Jedenfalls bin ich eher durch Zufall morgens an einen Musikladen angespült worden. Die Kinder schön bei den Tasteninstrumenten und bei den Drums/Percussions verteilt und nach den Sechsaitigen geschaut. Alles billige Durchschnittsware, einige Ibanez Artcores, einige Hagströms und eine PRS/SE und eine Moore aus der Fernost Serie waren die qulitative Speerspitze.

Dann blieb ich doch noch an einem Gitarrenständer mit vier Aria MM Modellen hängen ( Maccaferri / Selmer Style ). Voll manouche angefixt greife ich mir dann gleich die erste und denke mir gleich spontan, der Hals fühlt sich irgendwie komisch an. Ein fluchtender Blick entlang der seitlichen Halskante offenbart dann auch gleich eine regelrechte S Form des Griffbrettes, also vom ersten bis ca 14. Bund konkave, dann bis Griffbrettende konvexe Wölbung. Gut, kann ja mal sein. China Fertigung, da kann es schon mal wie Ying und Yang aussehen.

Ich nehme also die nächste und siehe da, wieder ein an Vorarlbergs Topographie erinnerndes Griffbrett.. Nummer drei und vier.... na.... genau ! Ebenso !!! Und obwohl dieser Laden wirklich nicht gerade viel Zeit in das SetUp der Verkaufsware investiert ( ausser der Hagström Jazz Mama war keine Gitarre richtig gut eingestellt ) kann man dem Händler hier keinen Strick draus drehen. Ausser dem Vorwurf, solche Gitarren nicht gleich wieder zurück zu schicken. Manchmal sind eben 220.- Euro für eine Gitarre immer noch 220.- Euro zuviel.
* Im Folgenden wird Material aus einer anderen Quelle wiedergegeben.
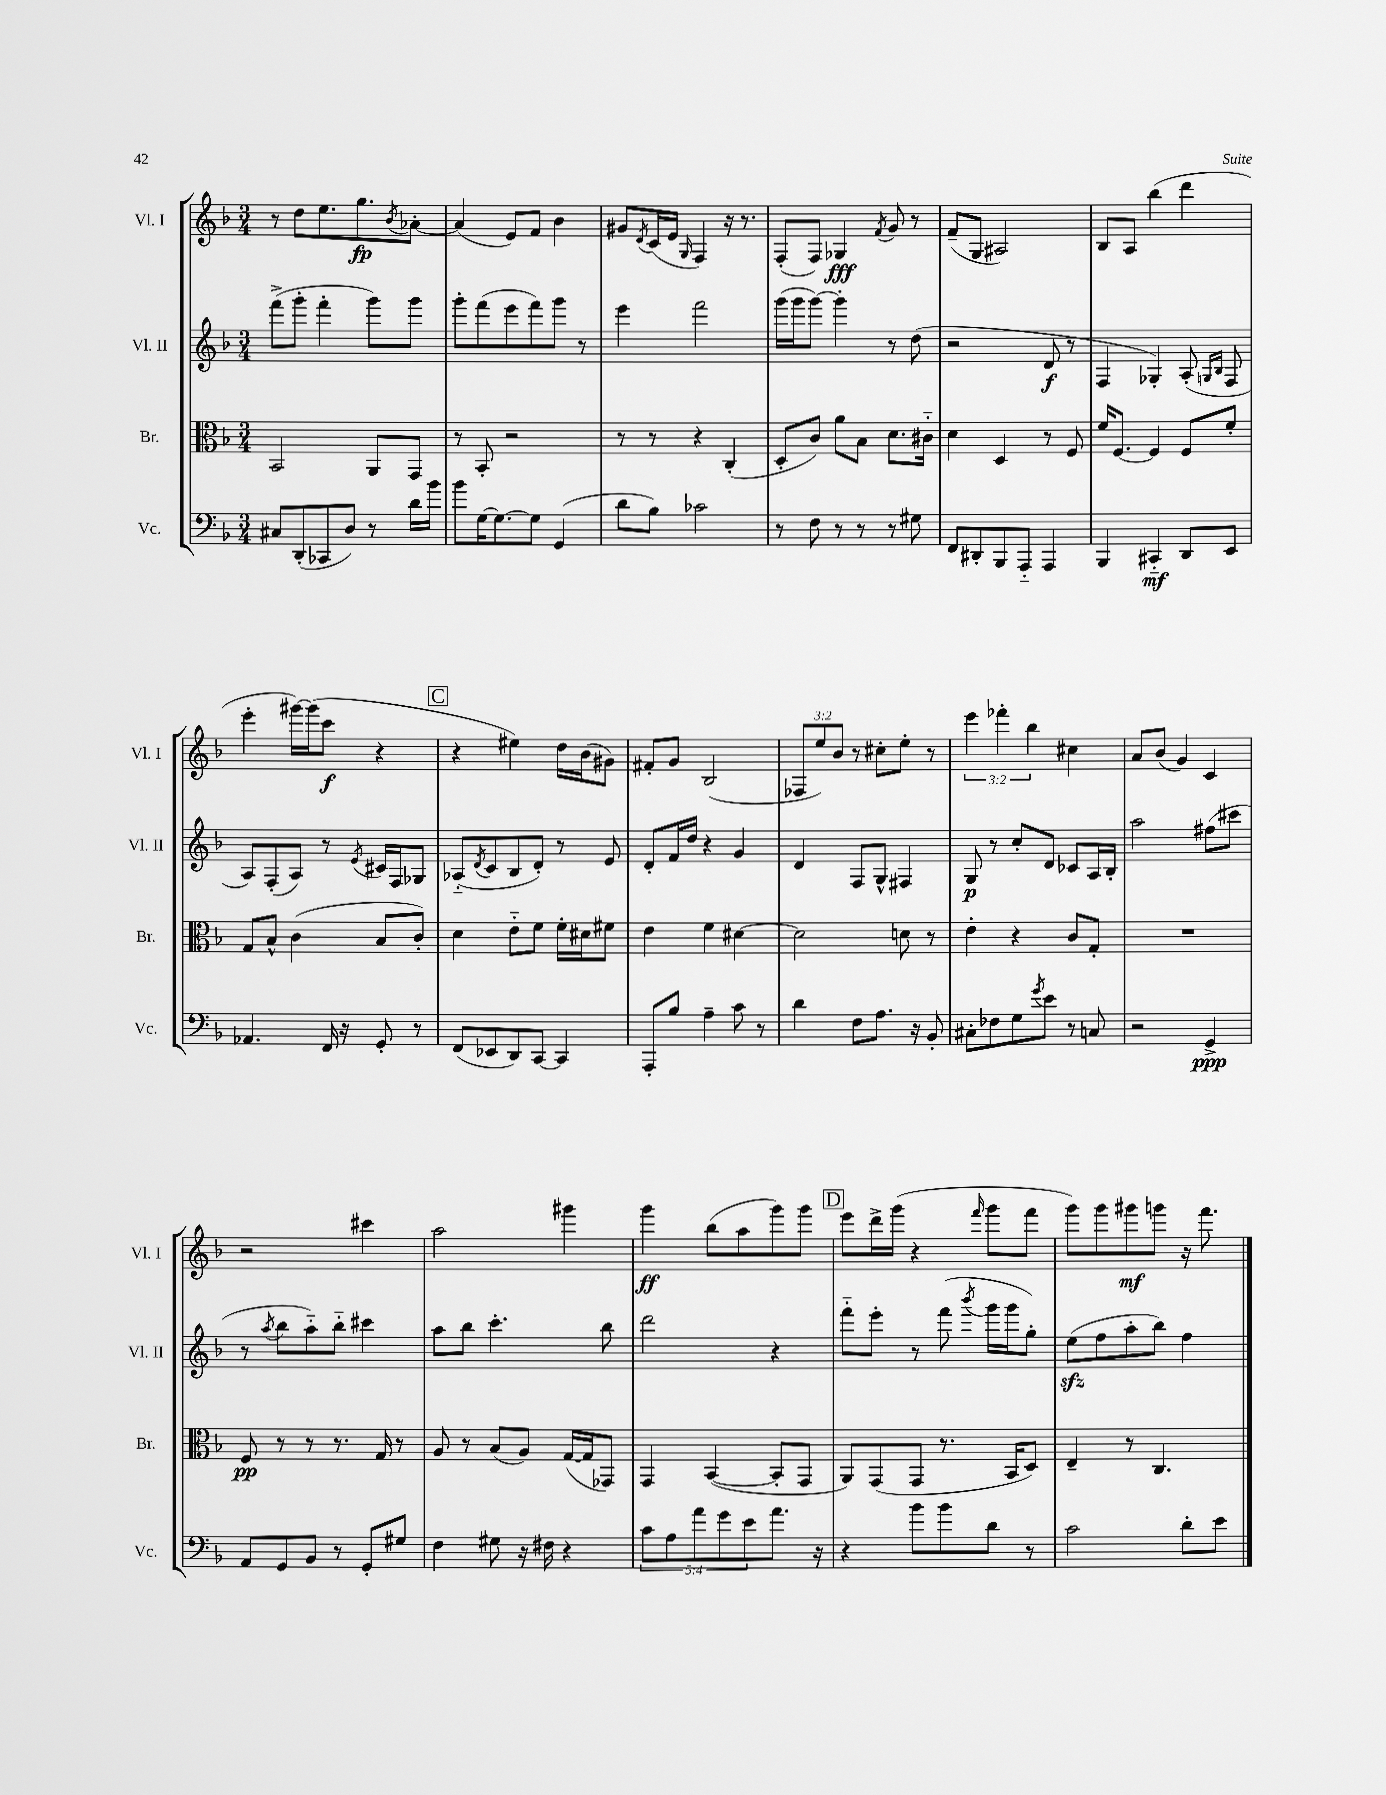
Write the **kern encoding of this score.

**kern	**kern	**kern	**kern
*staff4	*staff3	*staff2	*staff1
*clefF4	*clefC3	*clefG2	*clefG2
*k[b-]	*k[b-]	*k[b-]	*k[b-]
*M3/4	*M3/4	*M3/4	*M3/4
8C#/L	2BB-/	(8fff^\L	8r
(8DD'/	.	8ggg'\J	8dd\L
8CC-/	.	4fff'\	8.ee\
8D/J)	.	.	.
.	.	.	8.gg\
8r	8AA/L	8ggg\L)	.
.	.	.	8qb-/
16d\LL	8GG/J	8ggg\J	[8a-'\J
16b-\JJ	.	.	.
=	=	=	=
8b-\L	8r	8ggg'\L	(4a-/]
[16G\K	8BB-'/	(8fff\	.
8.G\_	.	.	.
.	2r	8eee\	8e/L)
8G\]J	.	8fff\)	8f/J
(4GG/	.	8ggg\J	4b-\
.	.	8r	.
=	=	=	=
8d\L	8r	4eee\	8g#/L
.	.	.	8qd/
8B-\J)	8r	.	(16c/L
.	.	.	16e/JJ
.	.	.	16qqG/
2c-\	4r	2fff\	4F/)
.	(4C'/	.	16r
.	.	.	8.r
=	=	=	=
8r	8D'/L	(16ggg\LL	(8F'/L
.	.	16ggg\J	.
8F\	8c/J)	[8ggg\J)	8F/J)
8r	8a\L	4ggg'\]	4G-/
8r	8B-\J	.	.
.	.	.	8qf/
8r	8.d\L	8r	8g/
8G#\	.	(8dd\	8r
.	16c#'~\Jk	.	.
=	=	=	=
8FF/L	4d\	2r	(8f~/L
8DD#'/	.	.	8G/J
8BBB-/	4D/	.	2A#/)
8AAA'~/J	.	.	.
4AAA/	8r	8d/	.
.	8F/	8r	.
=	=	=	=
4BBB-/	16f/LK	4F/	8B-/L
.	[8.F/J	.	.
.	.	.	8A/J
4CC#'~/	4F/]	4G-'/)	(4bb-\
8DD/L	8F/L	(8A'/	4ddd\
.	.	16qqG/LL	.
.	.	16qqB-/JJ	.
8EE/J	8f'/J	8F/	.
=	=	=	=
4.AA-/	8G/L	8A/L)	4eee'\
.	8B-^^/J	(8F'/	.
.	(4c\	8A/J)	[16ggg#\LL)
.	.	.	(16ggg#\]J
16FF/	.	8r	8ccc\J
16r	.	.	.
.	.	8qe/	.
8GG'/	8B-/L	16c#/LL	4r
.	.	16F/J	.
8r	8c'/J)	8G-/J	.
=	=	=	=
(8FF/L	4d\	(8A-'~/L	4r
.	.	8qd/	.
8EE-/	.	8c/	.
8DD/)	8e'~\L	8B-/	4ee#\)
[8CC/J	8f\J	8d'/J)	.
4CC/]	16f'\LL	8r	16dd\LL
.	16d#\J	.	(16b-\J
.	8f#\J	8e/	8g#\J)
=	=	=	=
8AAA'/L	4e\	8d'/L	8f#'/L
8B-/J	.	16f/L	8g/J
.	.	16dd/JJ	.
4A~\	4f\	4r	(2B-/
8c\	[4d#\	4g/	.
8r	.	.	.
=	=	=	=
4d\	2d#\]	4d/	12F-/L
.	.	.	12ee/)
.	.	.	12b-/J
8F\L	.	8F/L	8r
8.A\J	.	8G^^/J	8cc#'\L
.	8d\	4F#/	8ee'\J
16r	.	.	.
8BB-'/	8r	.	8r
=	=	=	=
8C#'\L	4e'\	8G/	6eee\
8F-\	.	8r	.
.	.	.	6fff-'\
8G\	4r	8cc'/L	.
.	.	.	6bb-\
8qg/	.	.	.
8e\J	.	8d/J	.
8r	8c/L	8c-/L	4cc#\
8C/	8G'/J	16A/L	.
.	.	16B-'/JJ	.
=	=	=	=
2r	2.r	2aa\	8a/L
.	.	.	(8b-/J
.	.	.	4g/)
4GG^/	.	(8ff#\L	4c/
.	.	8ccc#\J	.
=	=	=	=
8AA/L	8F/	8r	2r
.	.	8qaa/	.
8GG/	8r	8bb-\L	.
8BB-/J	8r	8aa'~\)	.
8r	8.r	8bb-'~\J	.
8GG'/L	.	4ccc#\	4ccc#\
.	16G/	.	.
8G#/J	8r	.	.
=	=	=	=
4F\	8A/	8aa\L	2aa\
.	8r	8bb-\J	.
8G#\	(8B-/L	4.ccc'\	.
16r	8A/J)	.	.
16F#\	.	.	.
4r	([16G/LL	.	4ggg#\
.	16G/]J	.	.
.	8GG-/J)	8bb-\	.
=	=	=	=
10c\L	4GG/	2ddd\	4ggg\
10A\	.	.	.
10a\	.	.	.
.	([4BB-/	.	(8bb-\L
10g\	.	.	.
.	.	.	8aa\
10e\	.	.	.
8.a\J	8BB-'/]L	4r	8ggg\)
.	8GG/J	.	8ggg\J
16r	.	.	.
=	=	=	=
4r	8AA/L)	8fff'~\L	8eee\L
.	(8GG/	8eee'\J	16ddd^\L
.	.	.	(16ggg\JJ
8b-\L	8GG/J	8r	4r
8b-\	8.r	(8fff\	.
.	.	8qbbb-/	16qqfff/
8d\J	.	16ggg\LL	8ggg\L
.	16BB-/LK	16ggg\J	.
8r	8D/J)	8gg'\J)	8fff\J
=	=	=	=
2c\	4E~/	(8ee\L	8ggg\L)
.	.	8ff\	8ggg\
.	8r	8aa'\	8ggg#\
.	4.C/	8bb-\J)	8ggg\J
8d'\L	.	4ff\	16r
.	.	.	8.fff\
8e\J	.	.	.
==	==	==	==
*-	*-	*-	*-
Mittags gelang es mir dann meine Frau dahin gehend zu beeinflussen, dass sie eine kleine Bummelei in der Stadt meines Lieblingsgitarrendealers vorschlug.
" Gnädigerweise " ließ ich mich dann überreden mit zu kommen, wenn ich wenigstens eine halbe Stunde ohne Kinders in diesen Laden gehen könne. Das Wetter spielte mir dann dann dahingehend in die Karten, dass schöner Sonnenschein Kinder und Frauen auch über längere Zeit auf einem schönen Marktplatz mit Brunnen und Eiscafe zu beschäftigen weiß. Aus jener zugesagten halben Stunde wurde dann jedenfalls gleich mal Spielfilmlänge.
Neben der fast schon spirituellen Erfahrung eine unglaublich gute 61er ES 175, eine nicht mindere 63er Strat und eine Guild Starfire IV mit der SerNo 000001 spielen zu dürfen, widmete ich mich dann wieder dem erschwinglichen Lager der Fernostgitarren zu.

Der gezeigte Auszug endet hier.